For this exercise, reproduce each entry below exactly, excluding pictures.
::: DATA UNDER STUDY :::
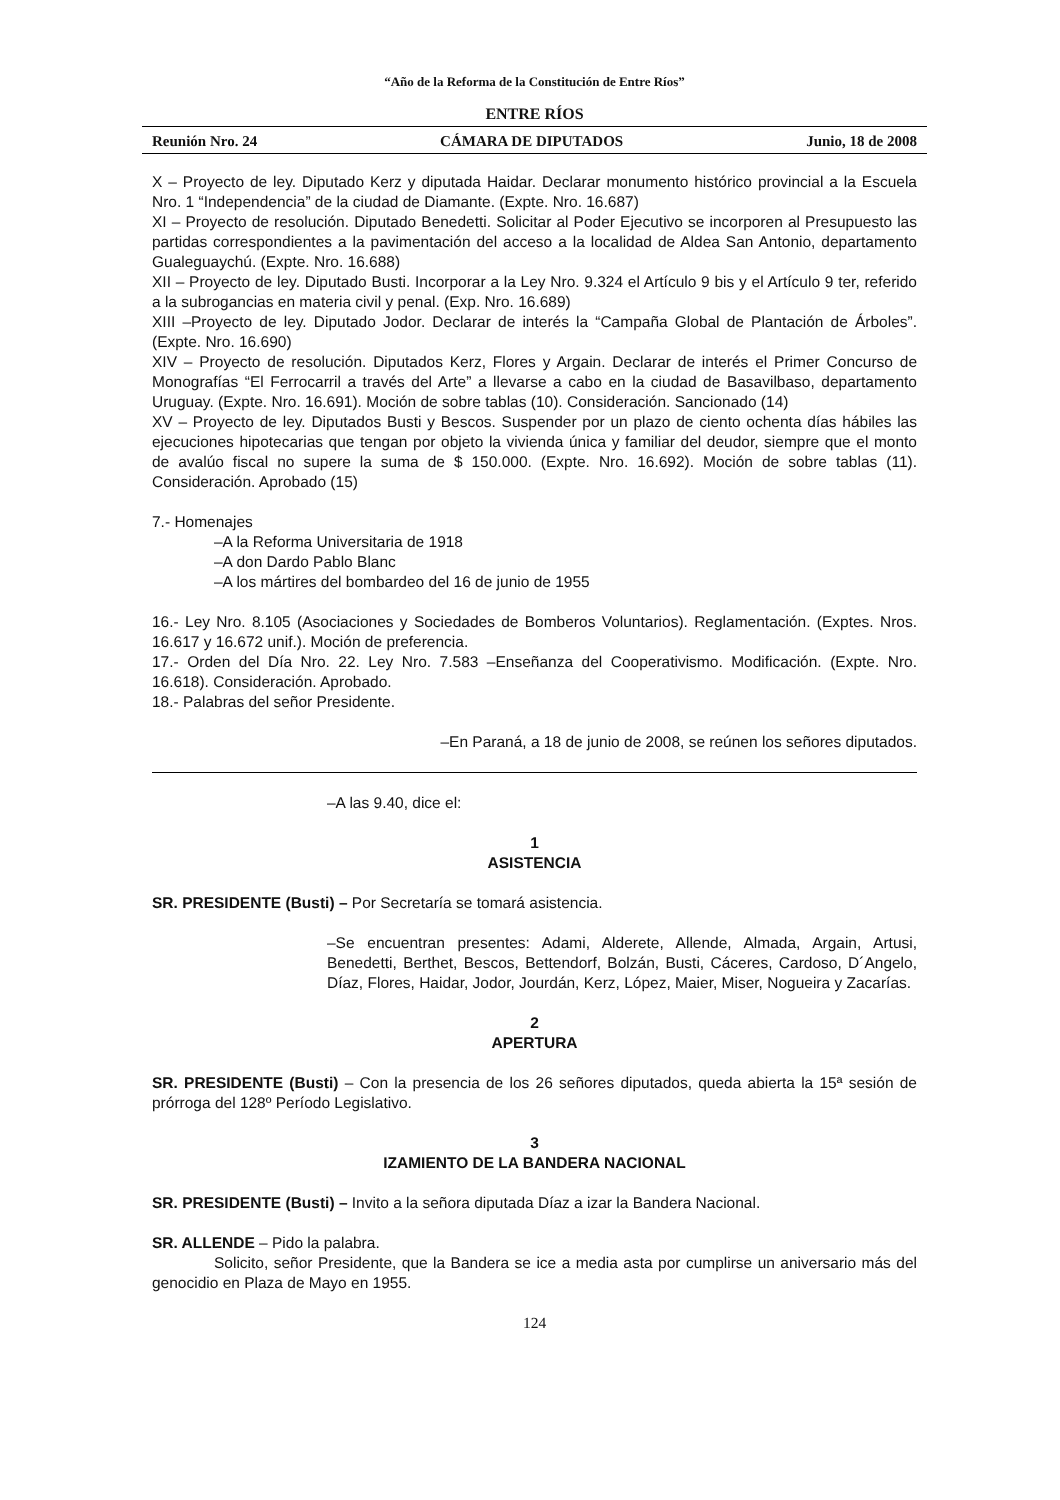“Año de la Reforma de la Constitución de Entre Ríos”
ENTRE RÍOS
Reunión Nro. 24 CÁMARA DE DIPUTADOS Junio, 18 de 2008
X – Proyecto de ley. Diputado Kerz y diputada Haidar. Declarar monumento histórico provincial a la Escuela Nro. 1 “Independencia” de la ciudad de Diamante. (Expte. Nro. 16.687)
XI – Proyecto de resolución. Diputado Benedetti. Solicitar al Poder Ejecutivo se incorporen al Presupuesto las partidas correspondientes a la pavimentación del acceso a la localidad de Aldea San Antonio, departamento Gualeguaychú. (Expte. Nro. 16.688)
XII – Proyecto de ley. Diputado Busti. Incorporar a la Ley Nro. 9.324 el Artículo 9 bis y el Artículo 9 ter, referido a la subrogancias en materia civil y penal. (Exp. Nro. 16.689)
XIII –Proyecto de ley. Diputado Jodor. Declarar de interés la “Campaña Global de Plantación de Árboles”. (Expte. Nro. 16.690)
XIV – Proyecto de resolución. Diputados Kerz, Flores y Argain. Declarar de interés el Primer Concurso de Monografías “El Ferrocarril a través del Arte” a llevarse a cabo en la ciudad de Basavilbaso, departamento Uruguay. (Expte. Nro. 16.691). Moción de sobre tablas (10). Consideración. Sancionado (14)
XV – Proyecto de ley. Diputados Busti y Bescos. Suspender por un plazo de ciento ochenta días hábiles las ejecuciones hipotecarias que tengan por objeto la vivienda única y familiar del deudor, siempre que el monto de avalúo fiscal no supere la suma de $ 150.000. (Expte. Nro. 16.692). Moción de sobre tablas (11). Consideración. Aprobado (15)
7.- Homenajes
–A la Reforma Universitaria de 1918
–A don Dardo Pablo Blanc
–A los mártires del bombardeo del 16 de junio de 1955
16.- Ley Nro. 8.105 (Asociaciones y Sociedades de Bomberos Voluntarios). Reglamentación. (Exptes. Nros. 16.617 y 16.672 unif.). Moción de preferencia.
17.- Orden del Día Nro. 22. Ley Nro. 7.583 –Enseñanza del Cooperativismo. Modificación. (Expte. Nro. 16.618). Consideración. Aprobado.
18.- Palabras del señor Presidente.
–En Paraná, a 18 de junio de 2008, se reúnen los señores diputados.
–A las 9.40, dice el:
1
ASISTENCIA
SR. PRESIDENTE (Busti) – Por Secretaría se tomará asistencia.
–Se encuentran presentes: Adami, Alderete, Allende, Almada, Argain, Artusi, Benedetti, Berthet, Bescos, Bettendorf, Bolzán, Busti, Cáceres, Cardoso, D´Angelo, Díaz, Flores, Haidar, Jodor, Jourdán, Kerz, López, Maier, Miser, Nogueira y Zacarías.
2
APERTURA
SR. PRESIDENTE (Busti) – Con la presencia de los 26 señores diputados, queda abierta la 15ª sesión de prórroga del 128º Período Legislativo.
3
IZAMIENTO DE LA BANDERA NACIONAL
SR. PRESIDENTE (Busti) – Invito a la señora diputada Díaz a izar la Bandera Nacional.
SR. ALLENDE – Pido la palabra.
Solicito, señor Presidente, que la Bandera se ice a media asta por cumplirse un aniversario más del genocidio en Plaza de Mayo en 1955.
124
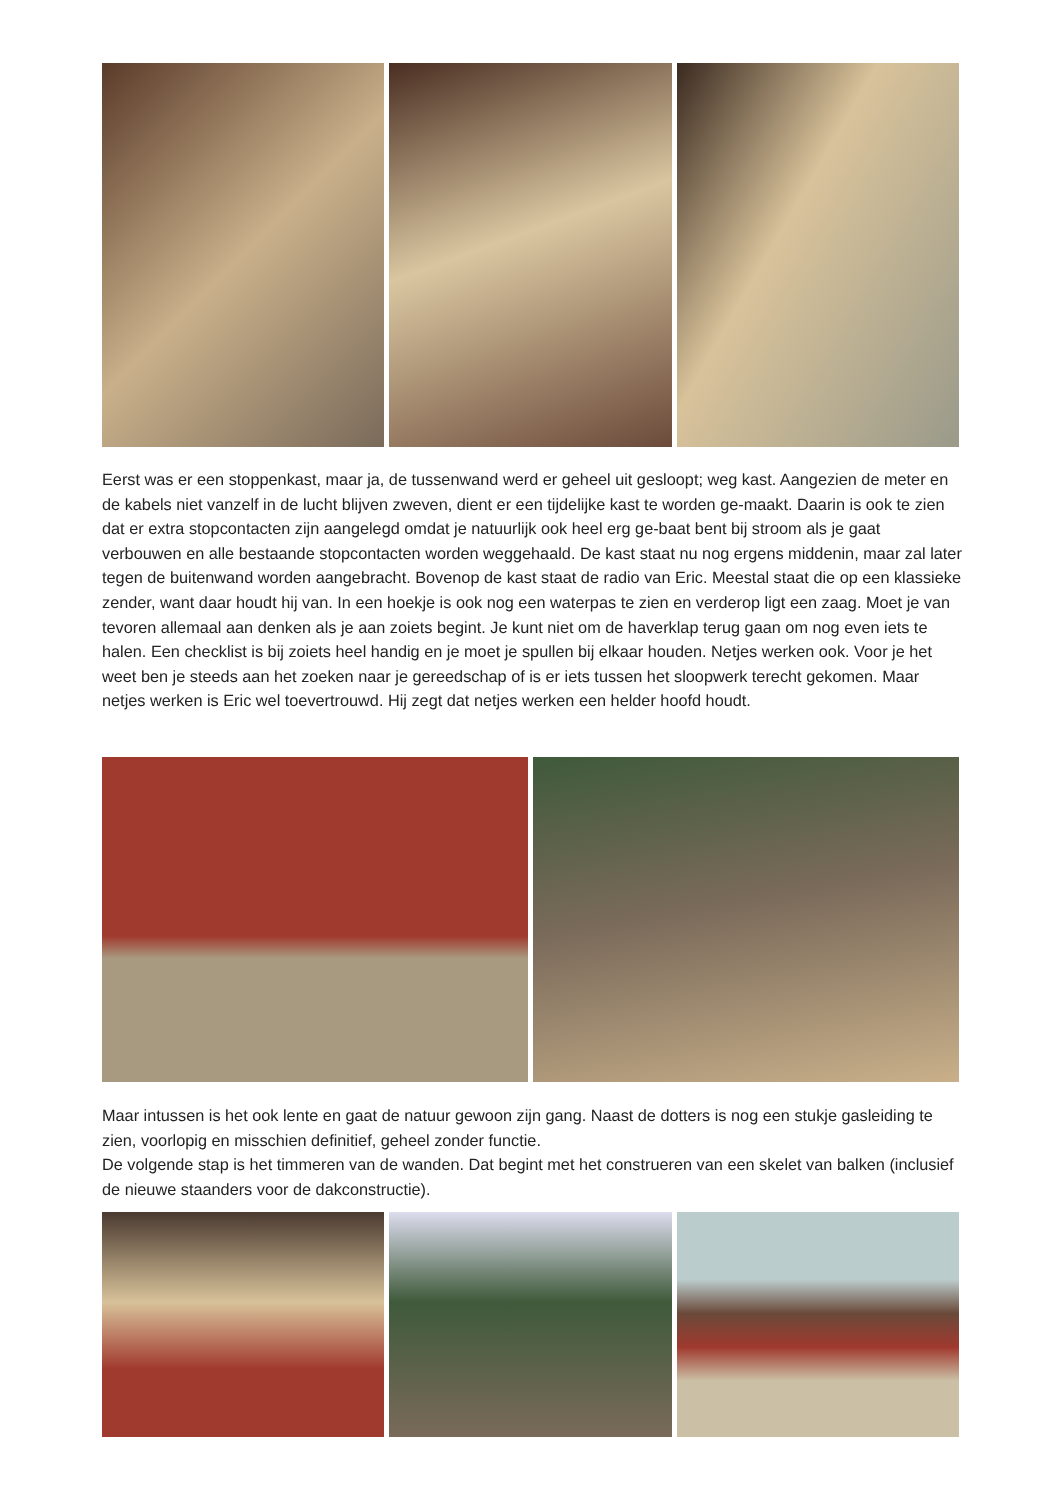Eerst was er een stoppenkast, maar ja, de tussenwand werd er geheel uit gesloopt; weg kast. Aangezien de meter en de kabels niet vanzelf in de lucht blijven zweven, dient er een tijdelijke kast te worden ge-maakt. Daarin is ook te zien dat er extra stopcontacten zijn aangelegd omdat je natuurlijk ook heel erg ge-baat bent bij stroom als je gaat verbouwen en alle bestaande stopcontacten worden weggehaald. De kast staat nu nog ergens middenin, maar zal later tegen de buitenwand worden aangebracht. Bovenop de kast staat de radio van Eric. Meestal staat die op een klassieke zender, want daar houdt hij van. In een hoekje is ook nog een waterpas te zien en verderop ligt een zaag. Moet je van tevoren allemaal aan denken als je aan zoiets begint. Je kunt niet om de haverklap terug gaan om nog even iets te halen. Een checklist is bij zoiets heel handig en je moet je spullen bij elkaar houden. Netjes werken ook. Voor je het weet ben je steeds aan het zoeken naar je gereedschap of is er iets tussen het sloopwerk terecht gekomen. Maar netjes werken is Eric wel toevertrouwd. Hij zegt dat netjes werken een helder hoofd houdt.
Maar intussen is het ook lente en gaat de natuur gewoon zijn gang. Naast de dotters is nog een stukje gasleiding te zien, voorlopig en misschien definitief, geheel zonder functie.
De volgende stap is het timmeren van de wanden. Dat begint met het construeren van een skelet van balken (inclusief de nieuwe staanders voor de dakconstructie).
:::
# RESPONSE TO THIS EXERCISE:
“Año de la Reforma de la Constitución de Entre Ríos”
ENTRE RÍOS
Reunión Nro. 24 CÁMARA DE DIPUTADOS Junio, 18 de 2008
X – Proyecto de ley. Diputado Kerz y diputada Haidar. Declarar monumento histórico provincial a la Escuela Nro. 1 “Independencia” de la ciudad de Diamante. (Expte. Nro. 16.687)
XI – Proyecto de resolución. Diputado Benedetti. Solicitar al Poder Ejecutivo se incorporen al Presupuesto las partidas correspondientes a la pavimentación del acceso a la localidad de Aldea San Antonio, departamento Gualeguaychú. (Expte. Nro. 16.688)
XII – Proyecto de ley. Diputado Busti. Incorporar a la Ley Nro. 9.324 el Artículo 9 bis y el Artículo 9 ter, referido a la subrogancias en materia civil y penal. (Exp. Nro. 16.689)
XIII –Proyecto de ley. Diputado Jodor. Declarar de interés la “Campaña Global de Plantación de Árboles”. (Expte. Nro. 16.690)
XIV – Proyecto de resolución. Diputados Kerz, Flores y Argain. Declarar de interés el Primer Concurso de Monografías “El Ferrocarril a través del Arte” a llevarse a cabo en la ciudad de Basavilbaso, departamento Uruguay. (Expte. Nro. 16.691). Moción de sobre tablas (10). Consideración. Sancionado (14)
XV – Proyecto de ley. Diputados Busti y Bescos. Suspender por un plazo de ciento ochenta días hábiles las ejecuciones hipotecarias que tengan por objeto la vivienda única y familiar del deudor, siempre que el monto de avalúo fiscal no supere la suma de $ 150.000. (Expte. Nro. 16.692). Moción de sobre tablas (11). Consideración. Aprobado (15)
7.- Homenajes
–A la Reforma Universitaria de 1918
–A don Dardo Pablo Blanc
–A los mártires del bombardeo del 16 de junio de 1955
16.- Ley Nro. 8.105 (Asociaciones y Sociedades de Bomberos Voluntarios). Reglamentación. (Exptes. Nros. 16.617 y 16.672 unif.). Moción de preferencia.
17.- Orden del Día Nro. 22. Ley Nro. 7.583 –Enseñanza del Cooperativismo. Modificación. (Expte. Nro. 16.618). Consideración. Aprobado.
18.- Palabras del señor Presidente.
–En Paraná, a 18 de junio de 2008, se reúnen los señores diputados.
–A las 9.40, dice el:
1
ASISTENCIA
SR. PRESIDENTE (Busti) – Por Secretaría se tomará asistencia.
–Se encuentran presentes: Adami, Alderete, Allende, Almada, Argain, Artusi, Benedetti, Berthet, Bescos, Bettendorf, Bolzán, Busti, Cáceres, Cardoso, D´Angelo, Díaz, Flores, Haidar, Jodor, Jourdán, Kerz, López, Maier, Miser, Nogueira y Zacarías.
2
APERTURA
SR. PRESIDENTE (Busti) – Con la presencia de los 26 señores diputados, queda abierta la 15ª sesión de prórroga del 128º Período Legislativo.
3
IZAMIENTO DE LA BANDERA NACIONAL
SR. PRESIDENTE (Busti) – Invito a la señora diputada Díaz a izar la Bandera Nacional.
SR. ALLENDE – Pido la palabra.
Solicito, señor Presidente, que la Bandera se ice a media asta por cumplirse un aniversario más del genocidio en Plaza de Mayo en 1955.
124
Eerst was er een stoppenkast, maar ja, de tussenwand werd er geheel uit gesloopt; weg kast. Aangezien de meter en de kabels niet vanzelf in de lucht blijven zweven, dient er een tijdelijke kast te worden ge-maakt. Daarin is ook te zien dat er extra stopcontacten zijn aangelegd omdat je natuurlijk ook heel erg ge-baat bent bij stroom als je gaat verbouwen en alle bestaande stopcontacten worden weggehaald. De kast staat nu nog ergens middenin, maar zal later tegen de buitenwand worden aangebracht. Bovenop de kast staat de radio van Eric. Meestal staat die op een klassieke zender, want daar houdt hij van. In een hoekje is ook nog een waterpas te zien en verderop ligt een zaag. Moet je van tevoren allemaal aan denken als je aan zoiets begint. Je kunt niet om de haverklap terug gaan om nog even iets te halen. Een checklist is bij zoiets heel handig en je moet je spullen bij elkaar houden. Netjes werken ook. Voor je het weet ben je steeds aan het zoeken naar je gereedschap of is er iets tussen het sloopwerk terecht gekomen. Maar netjes werken is Eric wel toevertrouwd. Hij zegt dat netjes werken een helder hoofd houdt.
Maar intussen is het ook lente en gaat de natuur gewoon zijn gang. Naast de dotters is nog een stukje gasleiding te zien, voorlopig en misschien definitief, geheel zonder functie.
De volgende stap is het timmeren van de wanden. Dat begint met het construeren van een skelet van balken (inclusief de nieuwe staanders voor de dakconstructie).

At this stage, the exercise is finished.